Perhaps it is the coming of winter that causes moments of reflection. Or the new journal I use to record my thoughts. Or the writer in me who MUST write in order to process life. Whatever the origin, my reflection turns to a time-honored quote.
Samuel Taylor Coleridge reminds us how the Jews honored the name of God. They would not purposely step on a piece of paper, in case it contained the name Yahweh. He suggests we should apply this practice to how we treat others.
“Trample not on anyone. There may be some work of grace there, that thou knowest not of. The name of God may be written upon that soul thou treadest on. It may be a soul that Christ thought so much of as to give his precious blood for it. Therefore, despise it not.”
This not trampling on anyone sounds like an easy goal. A worthy purpose. Yet when I see the blatant evil perpetrated by some, it seems impossible.
How can I love every soul, no matter what they choose to do? How can I honor the second commandment of Jesus, to love others as I love myself?
- Even the evil ruler who is bombing the life out of the citizens of Ukraine, for no other reason than to garner for himself the trophy of another country?
- Even the knife-wielding radical who stole the eye from a courageous author who dared to confront the inequities of his religion?
- Even the abuser who torments a puppy, then kicks it out onto the street?
- Even the man who threatens his wife and children, using his second amendment rights to weaponize their home?
- Even the religious leader who uses his bully pulpit as a tool for control?
- Even the woman who allowed her boyfriend to kill their child in one of our Kansas City neighborhoods?
- Even the murderers of 14 year-old Emmett Till?
- Even me and the self-righteousness legalism fostered in me?

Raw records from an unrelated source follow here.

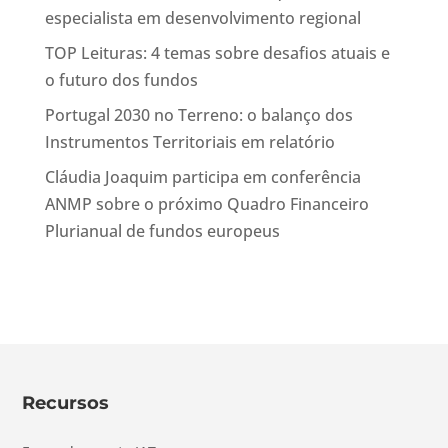
especialista em desenvolvimento regional
TOP Leituras: 4 temas sobre desafios atuais e
o futuro dos fundos
Portugal 2030 no Terreno: o balanço dos
Instrumentos Territoriais em relatório
Cláudia Joaquim participa em conferência
ANMP sobre o próximo Quadro Financeiro
Plurianual de fundos europeus
Recursos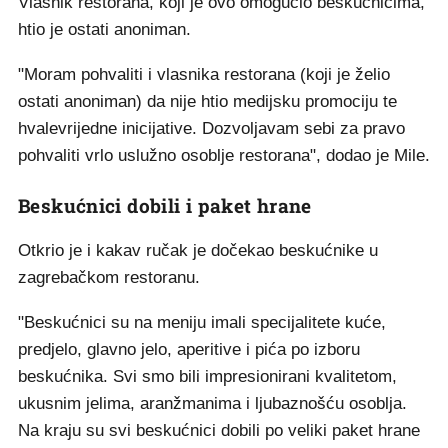
Vlasnik restorana, koji je ovo omogućio beskućnicima,
htio je ostati anoniman.
"Moram pohvaliti i vlasnika restorana (koji je želio
ostati anoniman) da nije htio medijsku promociju te
hvalevrijedne inicijative. Dozvoljavam sebi za pravo
pohvaliti vrlo uslužno osoblje restorana", dodao je Mile.
Beskućnici dobili i paket hrane
Otkrio je i kakav ručak je dočekao beskućnike u
zagrebačkom restoranu.
"Beskućnici su na meniju imali specijalitete kuće,
predjelo, glavno jelo, aperitive i pića po izboru
beskućnika. Svi smo bili impresionirani kvalitetom,
ukusnim jelima, aranžmanima i ljubaznošću osoblja.
Na kraju su svi beskućnici dobili po veliki paket hrane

When I cannot do anything about these horrors, how do I respond? How can I pray? And how do I live in these perilous times to make sure my home is safe yet offer grace to others?
I flip the page on my journal, still not satisfied with how the processing of this question is going. For such a quandary, there surely is no easy answer. For all sin is the practice of ignoring God, and all of us have been guilty.
Some of us just hide it better than others.
Were it not for grace, any of us could be included in the above bullet list. The giving of grace seems so easy for Almighty God who loves unconditionally. Yet it did cost the life of his Son. No easy road there.
And I admit I am still learning how to receive and gift this same costly grace.
What will it cost me to release my stereotypes of these people who choose evil? Will it be to remember that trauma often begets trauma, that evil can multiply through the generations? That people who are raised without knowing the love of God will therefore act like satan?
When did it become my responsibility to judge another? Never. Not even when it became personal to my family, to my soul.
For if Christ died for me, he also died for these others who choose to ignore his grace. And his infinite patience is somehow allowing them the time to make another choice, to open their souls to his healing grace.
It is in the patience of the timing that I am stuck. When, God, when?
So although I find no answers, I will choose to live each day trusting the One who knows not only the answers but all the relatable questions.
And I will embrace the backward living suggested by Father Richard Rohr. That instead of trying to think my way into a new way of living, I should instead live myself into a new way of thinking.
Have mercy on us, oh God.
©2022 RJ Thesman – All Rights Reserved
Uploading Faith addresses such reflective questions, especially for those who seek answers.
Powerful! Thank you for the reminder for every time I feel self-righteous. Thank you, Lord!
Thanks for the comment, Janet!
Stirring reflections, indeed. Thank you.